Robert S. J. Garland, the Roy D. and Margaret B. Wooster Professor of the Classics at Colgate University, will give the Winslow Classics Lecture at Hamilton College on Thursday, March 31, at 4:10 p.m. in the Red Pit, Kirner-Johnson Building. His lecture, titled "From Media Tarts to Tabloid Queens: Attention-Seeking in Antiquity," is free and open to the public.
Garland holds a B.A. from Manchester University, an M.A. from McMaster University, and a Ph.D in Ancient History from University College London. His books include Julius Caesar (2004), Surviving Greek Tragedy (2004), The Daily Life of the Greeks (1998), and The Eye of the Beholder: Deformity and Disability in the Graeco-Roman World (1995); he is also the author of numerous articles and reviews.

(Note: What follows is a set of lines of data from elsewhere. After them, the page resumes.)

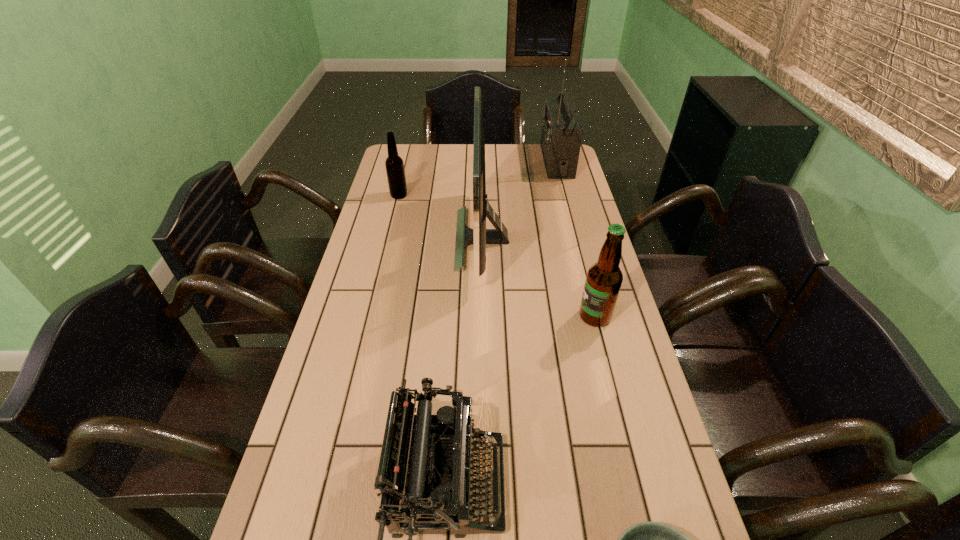
The width and height of the screenshot is (960, 540). I want to click on vacant region located 0.150m on the screen side of the monitor, so click(x=407, y=239).

At what (x,y) coordinates should I click in order to perform the action: click on free space located 0.130m on the screen side of the monitor. Please return your answer as a coordinate pair (x, y). Looking at the image, I should click on (414, 239).

The height and width of the screenshot is (540, 960). Find the location of `free space located on the label of the taller beer bottle`. free space located on the label of the taller beer bottle is located at coordinates (427, 316).

At what (x,y) coordinates should I click in order to perform the action: click on vacant point located on the label of the taller beer bottle. Please return your answer as a coordinate pair (x, y). The width and height of the screenshot is (960, 540). Looking at the image, I should click on (443, 316).

Where is `free space located on the label of the taller beer bottle`? free space located on the label of the taller beer bottle is located at coordinates click(466, 316).

At what (x,y) coordinates should I click in order to perform the action: click on vacant space located on the back of the left beer bottle. Please return your answer as a coordinate pair (x, y). This screenshot has height=540, width=960. Looking at the image, I should click on (407, 160).

Identify the location of object that is at the far edge. (561, 136).

This screenshot has height=540, width=960. I want to click on object positioned at the left edge, so click(394, 164).

The image size is (960, 540). In order to click on radio receiver at the right edge in this screenshot , I will do `click(561, 136)`.

You are a GUI agent. You are given a task and a screenshot of the screen. Output one action in this format:
    pyautogui.click(x=<x>, y=<y>)
    Task: Click on the beer bottle situated at the right edge
    
    Given the screenshot: What is the action you would take?
    pyautogui.click(x=604, y=278)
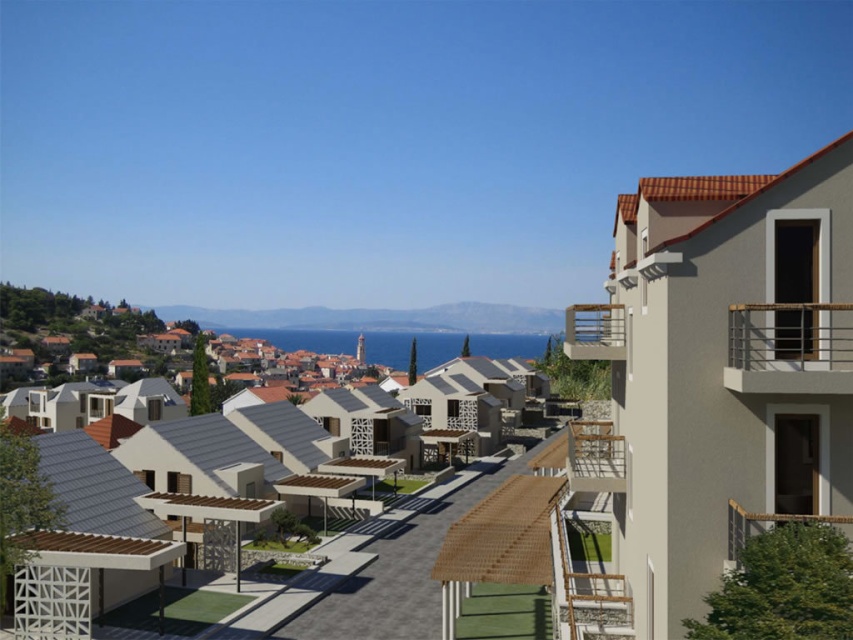
Question: Is metallic silver railing at upper right positioned at the back of brown wooden balcony at right?

Choices:
 (A) no
 (B) yes

Answer: (B)

Question: Which of the following is the closest to the observer?

Choices:
 (A) metallic silver railing at upper right
 (B) brown wooden balcony at upper right
 (C) brown wooden balcony at right

Answer: (C)

Question: Does brown wooden balcony at upper right have a larger size compared to brown wooden balcony at right?

Choices:
 (A) yes
 (B) no

Answer: (A)

Question: Can you confirm if metallic silver railing at upper right is positioned below brown wooden balcony at right?

Choices:
 (A) no
 (B) yes

Answer: (A)

Question: Which of the following is the farthest from the observer?

Choices:
 (A) brown wooden balcony at right
 (B) brown wooden balcony at upper right
 (C) metallic silver railing at upper right

Answer: (B)

Question: Which point is closer to the camera taking this photo?

Choices:
 (A) (621, 317)
 (B) (753, 531)
 (C) (787, 301)

Answer: (B)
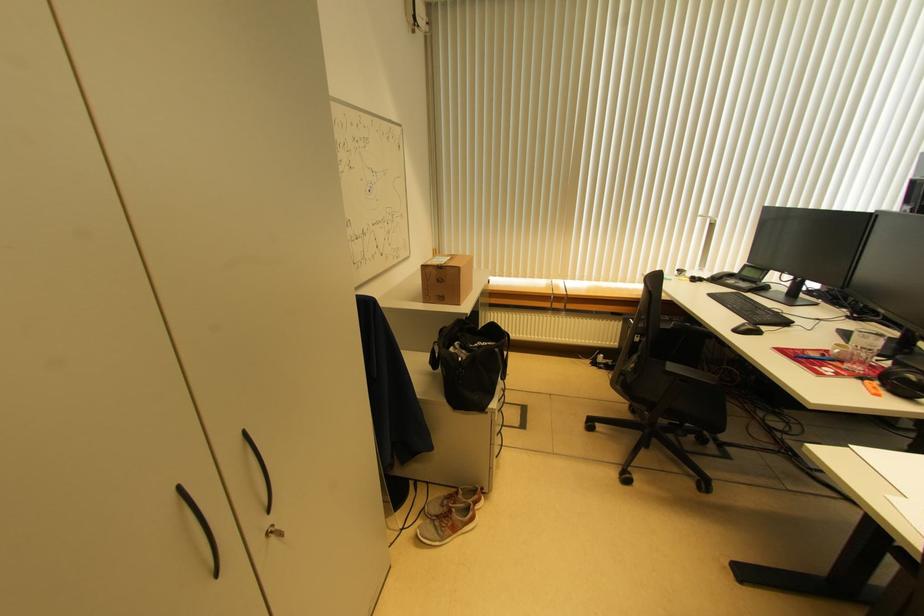
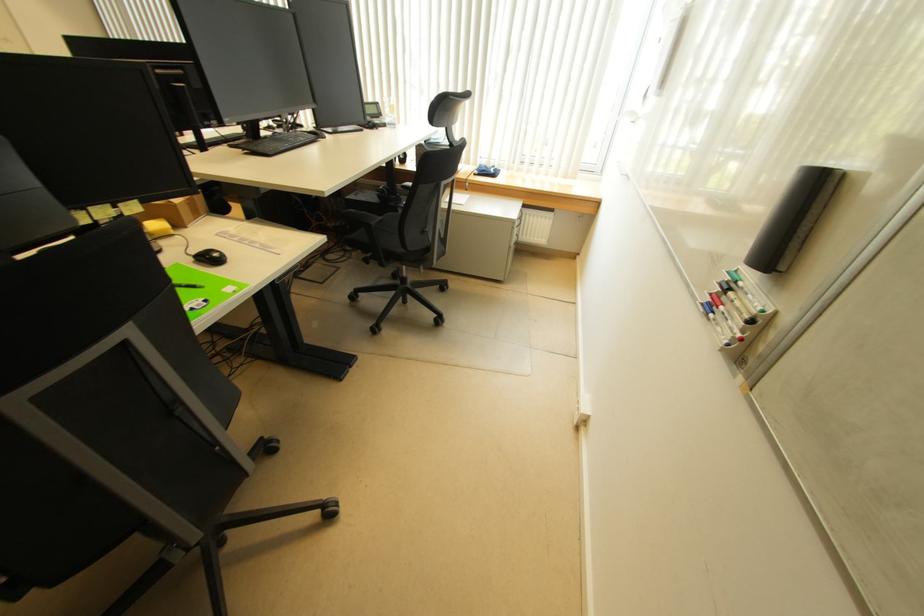
Question: I am providing you with two images of the same scene from different viewpoints. Please identify which objects are invisible in image2.

Choices:
 (A) beige loofah
 (B) chair back handle
 (C) chair armrest
 (D) telephone handset

Answer: (D)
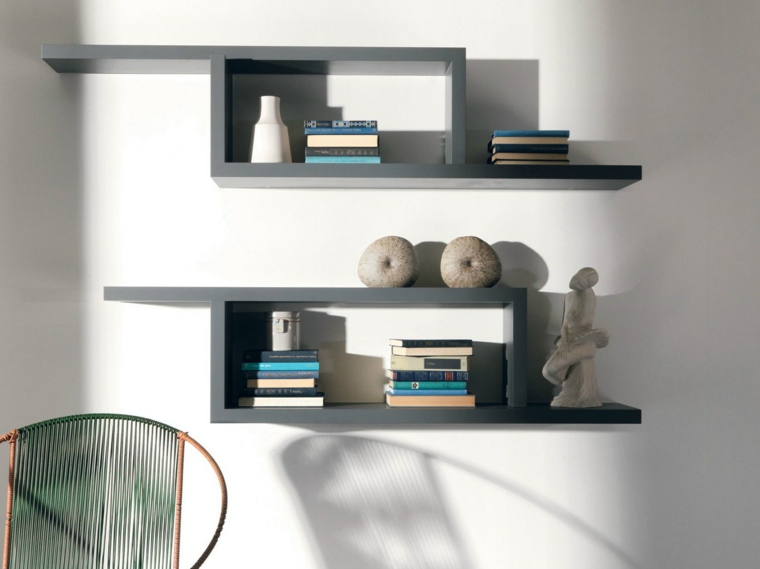
Identify the location of books on the inside of top shelf. This screenshot has width=760, height=569. (327, 162), (321, 150), (318, 137), (318, 127), (350, 123).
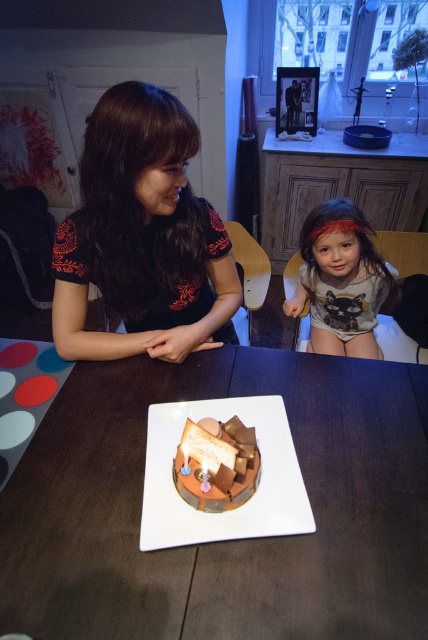
Question: Among these objects, which one is nearest to the camera?

Choices:
 (A) matte black dress at upper left
 (B) smooth wooden table at center
 (C) gray cotton shirt at center

Answer: (B)

Question: Considering the relative positions of smooth wooden table at center and matte black dress at upper left in the image provided, where is smooth wooden table at center located with respect to matte black dress at upper left?

Choices:
 (A) below
 (B) above

Answer: (A)

Question: Which of the following is the closest to the observer?

Choices:
 (A) gray cotton shirt at center
 (B) smooth wooden table at center
 (C) matte black dress at upper left

Answer: (B)

Question: Which point is farther to the camera?

Choices:
 (A) smooth wooden table at center
 (B) chocolatesmoothcake at center
 (C) gray cotton shirt at center
 (D) matte black dress at upper left

Answer: (C)

Question: Considering the relative positions of smooth wooden table at center and chocolatesmoothcake at center in the image provided, where is smooth wooden table at center located with respect to chocolatesmoothcake at center?

Choices:
 (A) right
 (B) left

Answer: (A)

Question: Does smooth wooden table at center appear over gray cotton shirt at center?

Choices:
 (A) no
 (B) yes

Answer: (A)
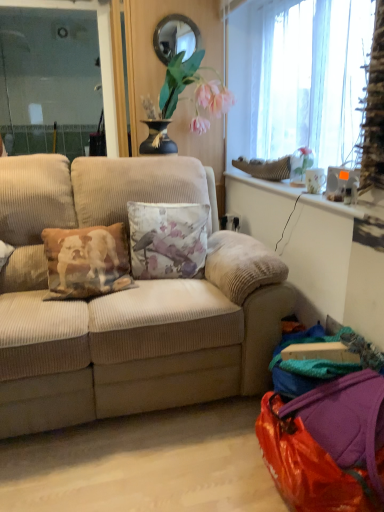
Question: Looking at the image, does translucent fabric window at upper right seem bigger or smaller compared to floral fabric cushion at center?

Choices:
 (A) big
 (B) small

Answer: (A)

Question: Is translucent fabric window at upper right inside or outside of floral fabric cushion at center?

Choices:
 (A) outside
 (B) inside

Answer: (A)

Question: Which object is positioned farthest from the shiny orange bag at lower right?

Choices:
 (A) matte glass mirror at upper center
 (B) beige corduroy couch at center
 (C) floral fabric cushion at center
 (D) translucent fabric window at upper right

Answer: (A)

Question: Which object is the closest to the translucent fabric window at upper right?

Choices:
 (A) beige corduroy couch at center
 (B) matte glass mirror at upper center
 (C) floral fabric cushion at center
 (D) shiny orange bag at lower right

Answer: (B)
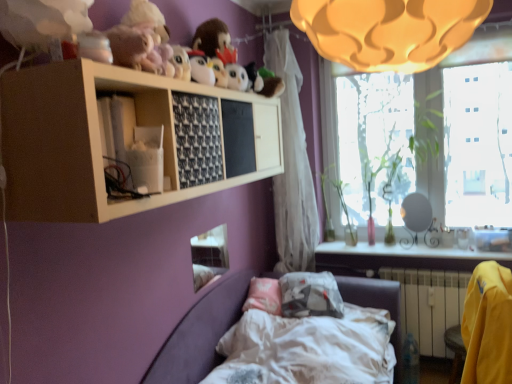
This screenshot has width=512, height=384. Find the location of `vacant region above white plastic radiator at lower right (from a real-world perspective)`. vacant region above white plastic radiator at lower right (from a real-world perspective) is located at coordinates (425, 265).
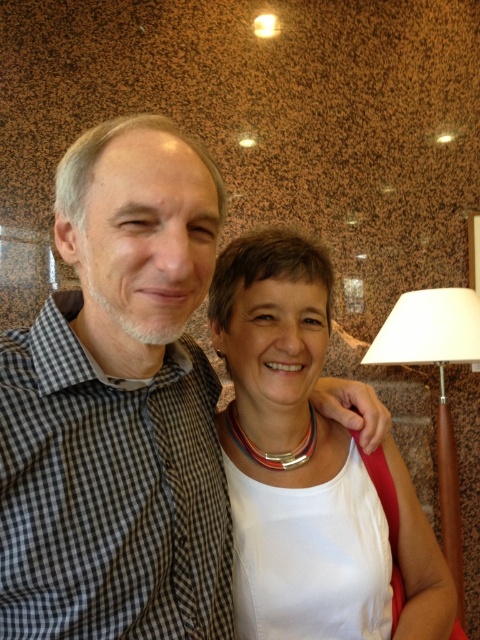
Can you confirm if white matte necklace at center is positioned above wooden base lampshade at right?

Indeed, white matte necklace at center is positioned over wooden base lampshade at right.

Which is behind, point (308, 532) or point (445, 300)?

The point (445, 300) is more distant.

Describe the element at coordinates (292, 452) in the screenshot. I see `white matte necklace at center` at that location.

Identify the location of white matte necklace at center. Image resolution: width=480 pixels, height=640 pixels. (292, 452).

Between checkered fabric shirt at center and white matte necklace at center, which one has more height?

white matte necklace at center is taller.

You are a GUI agent. You are given a task and a screenshot of the screen. Output one action in this format:
    pyautogui.click(x=<x>, y=<y>)
    Task: Click on the checkered fabric shirt at center
    
    Given the screenshot: What is the action you would take?
    pyautogui.click(x=119, y=406)

Identify the location of checkered fabric shirt at center. [x=119, y=406].

Locate an element on the screen. The height and width of the screenshot is (640, 480). checkered fabric shirt at center is located at coordinates pyautogui.click(x=119, y=406).

What are the coordinates of `checkered fabric shirt at center` in the screenshot? It's located at (119, 406).

The height and width of the screenshot is (640, 480). I want to click on checkered fabric shirt at center, so click(119, 406).

In order to click on checkered fabric shirt at center in this screenshot , I will do `click(119, 406)`.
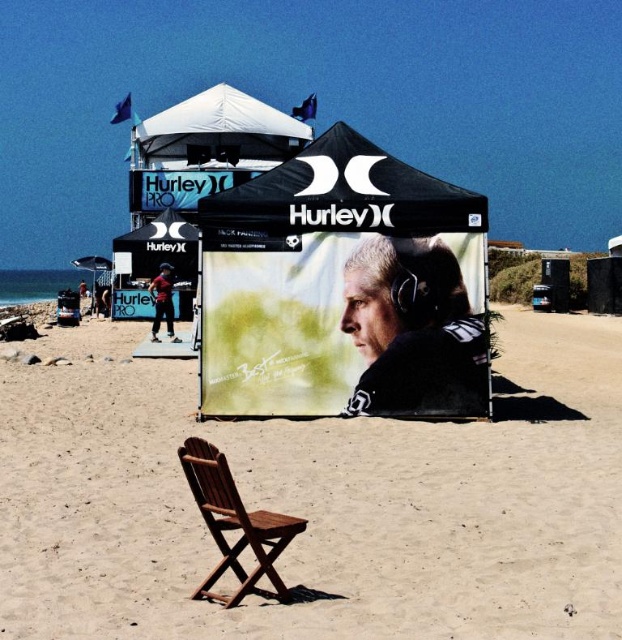
Does smooth skin portrait at center appear over wooden chair at center?

Correct, smooth skin portrait at center is located above wooden chair at center.

Can you confirm if smooth skin portrait at center is smaller than wooden chair at center?

Correct, smooth skin portrait at center occupies less space than wooden chair at center.

Where is `smooth skin portrait at center`? This screenshot has width=622, height=640. smooth skin portrait at center is located at coordinates (412, 330).

You are a GUI agent. You are given a task and a screenshot of the screen. Output one action in this format:
    pyautogui.click(x=<x>, y=<y>)
    Task: Click on the smooth skin portrait at center
    
    Given the screenshot: What is the action you would take?
    pyautogui.click(x=412, y=330)

Can you confirm if wooden chair at center is thinner than blue denim jeans at center?

No, wooden chair at center is not thinner than blue denim jeans at center.

Is wooden chair at center closer to camera compared to blue denim jeans at center?

Yes, wooden chair at center is in front of blue denim jeans at center.

The height and width of the screenshot is (640, 622). Find the location of `wooden chair at center`. wooden chair at center is located at coordinates (233, 522).

This screenshot has height=640, width=622. In order to click on wooden chair at center in this screenshot , I will do `click(233, 522)`.

Does black matte tent at center appear under white fabric canopy at upper center?

Yes.

Who is more forward, (x=256, y=266) or (x=221, y=102)?

Point (x=256, y=266) is more forward.

Image resolution: width=622 pixels, height=640 pixels. What do you see at coordinates (343, 289) in the screenshot?
I see `black matte tent at center` at bounding box center [343, 289].

You are a GUI agent. You are given a task and a screenshot of the screen. Output one action in this format:
    pyautogui.click(x=<x>, y=<y>)
    Task: Click on the black matte tent at center
    
    Given the screenshot: What is the action you would take?
    pyautogui.click(x=343, y=289)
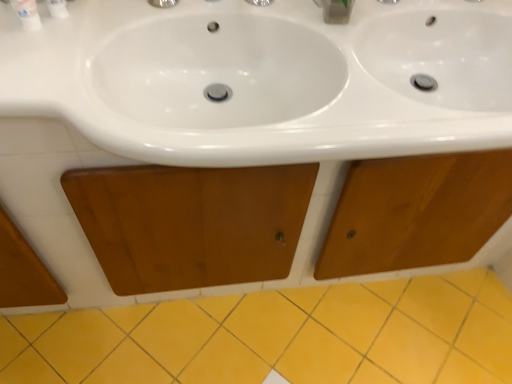
Question: From their relative heights in the image, would you say clear plastic container at upper center is taller or shorter than white glossy bottle at upper left?

Choices:
 (A) tall
 (B) short

Answer: (B)

Question: Based on their positions, is clear plastic container at upper center located to the left or right of white glossy bottle at upper left?

Choices:
 (A) left
 (B) right

Answer: (B)

Question: Estimate the real-world distances between objects in this image. Which object is closer to the yellow ceramic tile at lower center?

Choices:
 (A) clear plastic container at upper center
 (B) white glossy bottle at upper left
 (C) white plastic toothpaste tube at upper left
 (D) wooden cabinet at center

Answer: (D)

Question: Estimate the real-world distances between objects in this image. Which object is farther from the white plastic toothpaste tube at upper left?

Choices:
 (A) yellow ceramic tile at lower center
 (B) wooden cabinet at center
 (C) clear plastic container at upper center
 (D) white glossy bottle at upper left

Answer: (A)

Professor Garland notes that when we consider the limited means of achieving public acclaim and recognition in the pre-modern era, we might doubt that anything equivalent to celebrity status existed in antiquity. The fact is, however, that relentless attention seeking has always been an ineradicable aspect of the human personality. It certainly had its arch exponents in antiquity, among them Alcibiades, Augustus, Cleopatra, and Theodora. His talk will focus upon the types of achievement that made certain people into celebrities, the mechanisms by which celebrity was promulgated, and the public response to the phenomenon of celebrity.